I have a problem similar to this question but an opposite challenge. Instead of having a removal list, I have a keep list - a list of strings I'd like to keep. My question is how to use a keep list to filter out the unwanted strings and retain the wanted ones in the column.
import pandas as pd
df = pd.DataFrame(
{
"ID": [1, 2, 3, 4, 5],
"name": [
"Mitty, Kitty",
"Kandy, Puppy",
"Judy, Micky, Loudy",
"Cindy, Judy",
"Kitty, Wicky",
],
}
)
ID name
0 1 Mitty, Kitty
1 2 Kandy, Puppy
2 3 Judy, Micky, Loudy
3 4 Cindy, Judy
4 5 Kitty, Wicky
To_keep_lst = ["Kitty", "Kandy", "Micky", "Loudy", "Wicky"]
CodePudding user response:
Use Series.str.findall
with Series.str.join
:
To_keep_lst = ["Kitty", "Kandy", "Micky", "Loudy", "Wicky"]
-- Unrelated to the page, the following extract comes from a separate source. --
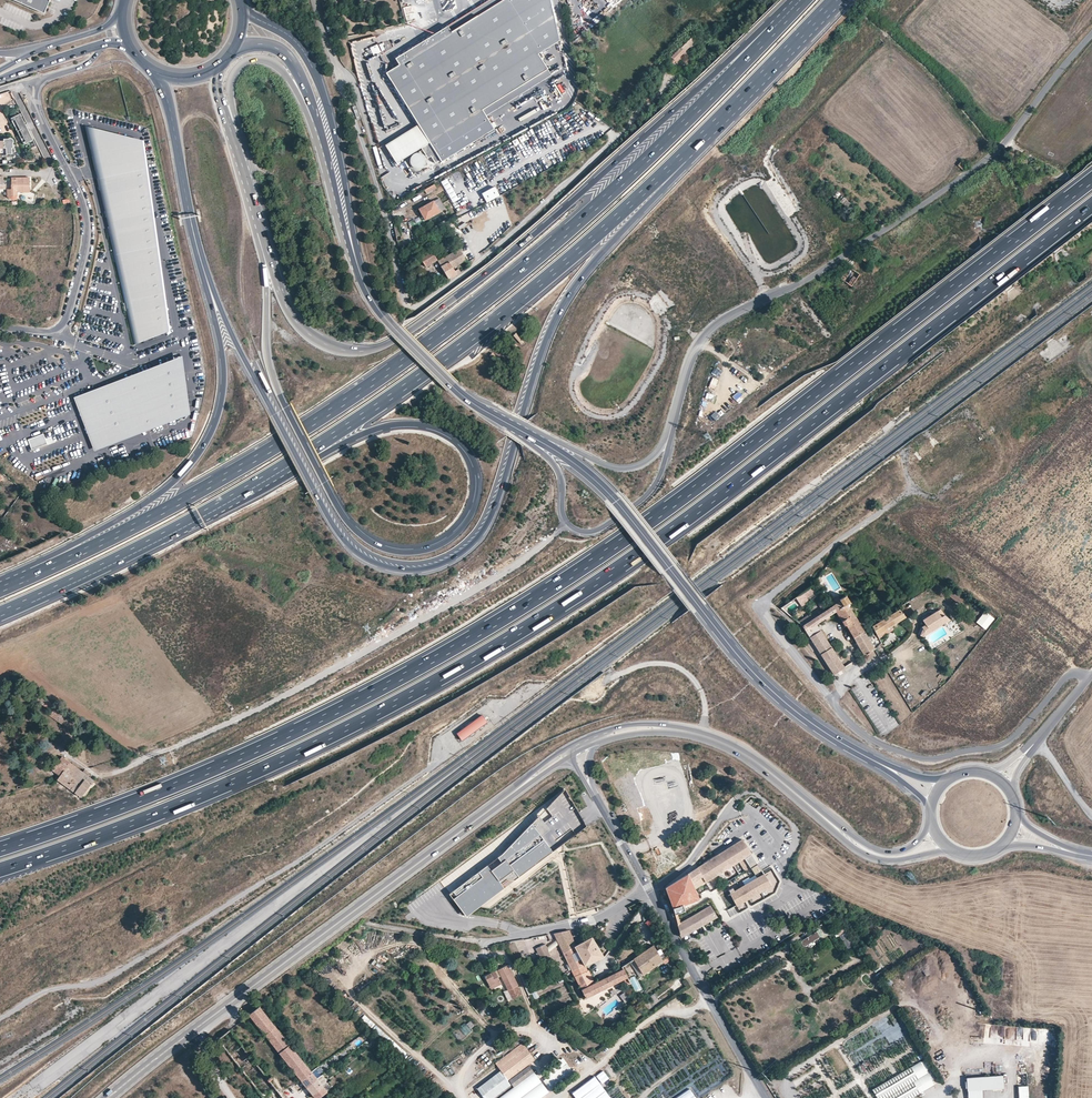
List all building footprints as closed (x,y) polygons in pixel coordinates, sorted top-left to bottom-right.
[(44,13),(50,0),(14,0),(44,13)] [(400,65),(387,73),(419,125),(386,145),(397,163),(422,148),(428,158),(432,156),(436,162),(441,159),(442,162),(495,129),(487,116),(552,75),(539,54),(560,40),(551,0),(490,0),(435,35),(396,59),(400,65)] [(692,38),(668,62),(672,65),(675,61),(687,50),(689,48),(691,46),(694,49),(695,48),(696,49),(700,46),(692,38)] [(373,56),(381,53),(377,45),(370,48),(373,56)] [(689,52),(687,50),(675,61),(678,64),(689,52)] [(560,84),(557,86),(561,93),(565,91),(560,84)] [(21,132),(26,143),(32,140),(20,116),(11,120),(18,134),(21,132)] [(12,155),(11,149),(12,149),(13,144),(14,143),(14,141),(13,139),(12,139),(10,139),(9,139),(8,139),(4,139),(3,141),(0,141),(0,156),(6,156),(6,155),(12,155)] [(409,163),(409,164),(409,166),(410,167),(411,169),(411,170),(413,171),(414,172),(416,172),(417,173),(419,173),(420,172),(422,172),(423,171),(424,170),(425,168),(426,167),(426,165),(426,164),(426,162),(425,161),(424,159),(423,158),(422,157),(420,157),(419,156),(417,156),(416,156),(414,157),(413,158),(412,159),(411,160),(410,161),(409,163)] [(958,166),(964,171),(967,167),(961,162),(958,166)] [(17,192),(29,192),(29,177),(21,177),(11,177),(11,189),(6,190),(7,197),(8,198),(10,199),(12,200),(15,199),(17,198),(17,196),(17,192)] [(447,179),(441,182),(453,203),(459,199),(447,179)] [(436,189),(434,185),(424,191),(426,195),(436,189)] [(487,203),(500,196),(495,187),(483,194),(487,203)] [(837,200),(842,194),(838,191),(833,197),(837,200)] [(424,214),(427,220),(440,213),(439,212),(445,209),(439,199),(433,202),(433,201),(418,210),(421,216),(424,214)] [(398,224),(393,225),(397,242),(402,241),(398,224)] [(459,249),(438,261),(442,269),(449,280),(457,275),(453,267),(466,261),(459,249)] [(431,250),(419,257),(426,268),(438,261),(431,250)] [(869,259),(863,254),(860,258),(866,263),(869,259)] [(859,275),(848,268),(840,279),(841,280),(840,281),(843,283),(844,282),(851,287),(859,275)] [(175,359),(77,397),(97,450),(183,419),(175,359)] [(44,434),(28,439),(32,450),(48,444),(44,434)] [(0,482),(7,487),(11,482),(0,474),(0,482)] [(801,607),(817,597),(811,587),(795,598),(801,607)] [(965,599),(953,591),(948,597),(960,606),(965,599)] [(832,606),(836,611),(843,621),(841,622),(843,626),(845,625),(863,655),(865,654),(865,655),(871,652),(870,651),(874,649),(847,604),(849,603),(845,596),(839,600),(840,602),(832,606)] [(836,611),(832,606),(826,610),(802,627),(805,632),(816,625),(835,612),(836,611)] [(900,611),(873,627),(877,635),(889,628),(906,618),(900,611)] [(922,621),(926,627),(922,629),(920,635),(924,637),(930,633),(928,629),(942,620),(941,617),(939,615),(937,611),(922,621)] [(985,630),(994,619),(985,612),(977,623),(985,630)] [(953,624),(942,613),(939,615),(941,617),(942,620),(945,624),(948,628),(953,624)] [(942,620),(928,629),(930,633),(931,633),(945,624),(942,620)] [(831,648),(816,625),(805,632),(820,655),(831,648)] [(879,639),(891,632),(889,628),(877,635),(879,639)] [(831,648),(820,655),(833,675),(844,668),(831,648)] [(41,693),(31,687),(25,695),(35,701),(41,693)] [(482,714),(456,733),(462,741),(488,722),(482,714)] [(94,780),(70,762),(62,757),(52,770),(60,776),(57,780),(74,793),(84,779),(91,784),(94,780)] [(88,788),(91,784),(84,779),(74,793),(81,798),(88,788)] [(97,783),(94,780),(91,784),(88,788),(92,790),(97,783)] [(549,846),(544,850),(544,858),(586,826),(565,789),(547,808),(553,816),(545,822),(545,823),(541,826),(539,823),(534,826),(549,846)] [(507,879),(514,880),(544,858),(544,850),(549,846),(534,826),(539,823),(541,826),(545,823),(545,822),(539,815),(502,854),(498,857),(502,862),(491,870),(487,865),(453,891),(467,910),(507,879)] [(714,877),(746,859),(752,855),(747,847),(742,839),(698,867),(703,876),(702,877),(705,883),(714,877)] [(752,855),(746,859),(752,869),(758,865),(752,855)] [(498,857),(487,865),(491,870),(502,862),(498,857)] [(762,872),(758,865),(752,869),(756,876),(762,872)] [(698,867),(688,874),(692,883),(695,882),(702,877),(703,876),(698,867)] [(692,883),(688,874),(665,887),(672,908),(673,908),(682,904),(683,905),(699,899),(697,894),(693,886),(692,883)] [(764,874),(747,884),(741,887),(735,891),(730,893),(729,894),(736,906),(747,900),(771,886),(764,874)] [(714,877),(705,883),(710,892),(719,886),(714,877)] [(453,891),(449,894),(466,916),(508,885),(514,880),(507,879),(467,910),(453,891)] [(665,887),(664,888),(660,891),(667,911),(673,909),(672,908),(665,887)] [(684,910),(683,905),(682,904),(673,908),(675,914),(677,913),(684,910)] [(710,905),(680,923),(678,924),(680,937),(681,937),(711,921),(717,917),(710,905)] [(734,907),(728,910),(730,916),(737,913),(734,907)] [(821,930),(800,940),(804,948),(825,938),(821,930)] [(569,931),(554,933),(563,953),(564,953),(575,947),(574,946),(569,931)] [(847,949),(853,946),(846,933),(841,935),(847,949)] [(574,946),(575,947),(584,966),(603,957),(592,937),(574,946)] [(550,952),(558,945),(556,941),(547,948),(550,952)] [(546,944),(535,948),(541,964),(552,959),(546,944)] [(633,959),(643,975),(643,974),(662,960),(653,945),(633,959)] [(575,947),(564,953),(572,971),(573,971),(584,966),(575,947)] [(663,963),(662,960),(643,974),(645,977),(663,963)] [(522,994),(508,965),(485,977),(491,988),(504,982),(512,999),(522,994)] [(575,977),(587,971),(584,966),(573,971),(575,977)] [(627,978),(623,969),(620,971),(595,983),(582,990),(586,998),(623,979),(627,978)] [(878,979),(887,973),(885,969),(876,976),(878,979)] [(587,971),(575,977),(582,990),(595,983),(589,972),(588,970),(587,971)] [(892,980),(895,985),(892,986),(900,1001),(903,999),(897,986),(905,982),(901,975),(892,980)] [(655,993),(650,997),(653,1001),(658,998),(655,993)] [(259,1006),(249,1014),(265,1034),(276,1026),(259,1006)] [(472,1029),(475,1025),(470,1021),(467,1025),(472,1029)] [(466,1037),(472,1031),(465,1023),(458,1029),(466,1037)] [(276,1026),(265,1034),(280,1053),(290,1044),(288,1041),(286,1038),(276,1026)] [(230,1030),(218,1039),(264,1097),(279,1097),(282,1095),(277,1089),(270,1080),(269,1081),(268,1079),(269,1078),(230,1030)] [(495,1064),(501,1072),(508,1081),(535,1061),(522,1043),(495,1064)] [(290,1044),(280,1053),(301,1080),(312,1072),(290,1044)] [(575,1073),(563,1057),(561,1059),(560,1057),(546,1067),(551,1074),(543,1080),(551,1090),(575,1073)] [(872,1090),(877,1097),(910,1097),(932,1085),(918,1062),(872,1090)] [(529,1066),(510,1080),(515,1088),(535,1074),(529,1066)] [(596,1075),(599,1079),(606,1074),(603,1070),(596,1075)] [(312,1072),(301,1080),(304,1084),(307,1087),(318,1079),(317,1078),(312,1072)] [(511,1085),(508,1081),(501,1072),(477,1089),(484,1097),(494,1097),(511,1085)] [(542,1084),(535,1074),(515,1088),(501,1097),(522,1097),(542,1084)] [(606,1074),(599,1079),(602,1083),(609,1078),(606,1074)] [(600,1083),(595,1076),(572,1092),(576,1097),(579,1097),(600,1083)] [(1004,1089),(1004,1077),(968,1079),(969,1097),(983,1097),(983,1091),(1004,1089)] [(273,1078),(270,1080),(277,1089),(280,1087),(273,1078)] [(324,1086),(318,1079),(307,1087),(313,1094),(324,1086)] [(600,1083),(579,1097),(594,1097),(605,1090),(600,1083)] [(542,1084),(522,1097),(544,1097),(550,1094),(542,1084)] [(313,1094),(316,1097),(319,1097),(328,1091),(324,1086),(313,1094)] [(1019,1087),(1020,1097),(1029,1097),(1028,1086),(1019,1087)] [(691,1089),(676,1097),(697,1097),(691,1089)]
df['name'] = df['name'].str.findall('|'.join(To_keep_lst)).str.join(', ')
print (df)
ID name
0 1 Kitty
1 2 Kandy
2 3 Micky, Loudy
3 4
4 5 Kitty, Wicky
CodePudding user response:
Use a comprehension to filter out names you want to keep:
keep_names = lambda x: ', '.join([n for n in x.split(', ') if n in To_keep_lst])
df['name'] = df['name'].apply(keep_names)
print(df)
# Output:
ID name
0 1 Kitty
1 2 Kandy
2 3 Micky, Loudy
3 4
4 5 Kitty, Wicky
Note: the answer of @jezrael is much faster than mine.